It’s 1846. Britain is under the reign of Queen Victoria. The Industrial Revolution is in full swing. Young children are forced to work in mines and in factories. It’ll be a year before Emily Bronte publishes Wuthering Heights and longer still before Charles Darwin publishes some interesting ideas about evolution.
It was in 1846 that Ida Pfeiffer decided she would travel the world.
Ida Pfeiffer was born 14 October 1797, to a wealthy merchant and had six brothers. Her father encouraged her in her love of sports and gave her the education normally only reserved for men. She didn’t like girls’ clothes much either.
Her rebellion went further than just that. After Napoleon conquered Vienna in 1809, French troops were staying in Ida’s home but she hated foreign occupation. She protested by turning her back on Napoleon as he rode past.
She married young, to lawyer Dr. Mark Anton Pfeiffer. It wasn’t until their sons were grown up that Ida could consider travelling. Her first trip took her to Turkey, Palestine, Egypt and Italy. She decided to travel to the ‘Holy Land’ since she felt her family would object to that the least.
In 1846, she set out on a journey that would make her the first woman to travel round the world solo. She visited Brazil, Chile, Tahiti, China, India – where her only belongings were a leather pouch for water, a small pan, salt, bread and rice – Persia (now Iran), Turkey and Greece. The trip took her two years to complete. During this time Ida joined a camel caravan and travelled across Iraqi for 300 miles.
As if one journey round the world wasn’t enough, she did it again in 1851. This time her route took her through England, South Africa, Southeast Asia, Borneo, Sumatra, Australia, America, Peru, Ecuador, the Republic of New Granada (now Colombia and Panama). While in Sumatra, Ida became one of the first outsiders to make contact with the Batak tribe, who were known cannibals.
Ida cemented her status as a rock star after her trip to Madagascar 1857. She was received by Queen Ranavalona I but became caught up in a plot to overthrow the government with some other Europeans. The locals who were discovered were all executed but the Europeans got off lightly – they were expelled from the island.
All of Ida’s adventures were published as novels in Austria and were translated into seven different languages. Despite all of her successes, the Royal Geographical Society of London refused to accept her as a member because she was a woman.

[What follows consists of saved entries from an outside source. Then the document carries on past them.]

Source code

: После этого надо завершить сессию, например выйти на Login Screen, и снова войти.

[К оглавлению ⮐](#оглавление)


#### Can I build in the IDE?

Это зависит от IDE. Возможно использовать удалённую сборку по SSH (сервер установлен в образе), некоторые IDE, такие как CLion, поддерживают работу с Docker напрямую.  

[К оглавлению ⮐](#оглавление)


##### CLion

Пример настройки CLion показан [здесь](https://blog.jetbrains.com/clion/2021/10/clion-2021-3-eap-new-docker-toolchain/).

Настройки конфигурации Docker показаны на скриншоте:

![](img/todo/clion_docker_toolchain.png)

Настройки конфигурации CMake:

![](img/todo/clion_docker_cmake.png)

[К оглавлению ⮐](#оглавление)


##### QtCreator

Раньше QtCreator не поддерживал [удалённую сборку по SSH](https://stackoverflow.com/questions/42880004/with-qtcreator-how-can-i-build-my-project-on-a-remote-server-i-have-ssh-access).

Sadly, it was on the return journey from Madagascar that Ida Pfeiffer caught the disease that would kill her.
Ida’s journey puts to bed some widely spread myths about solo female travellers today, like: “It can’t be done, it’s too dangerous, it’s just stupid.”
There are other myths like women should wear a fake wedding ring wherever they go or that they should cover up their whole body at all times while they travel, otherwise advances they get from men are their own fault, but those ones get me riled up enough that I may revisit them and dedicate a whole post to them alone…
Solo travel can be extremely rewarding and will definitely change who you are. Visiting other cultures can only be a good thing, not to mention all the amazing food and new friends.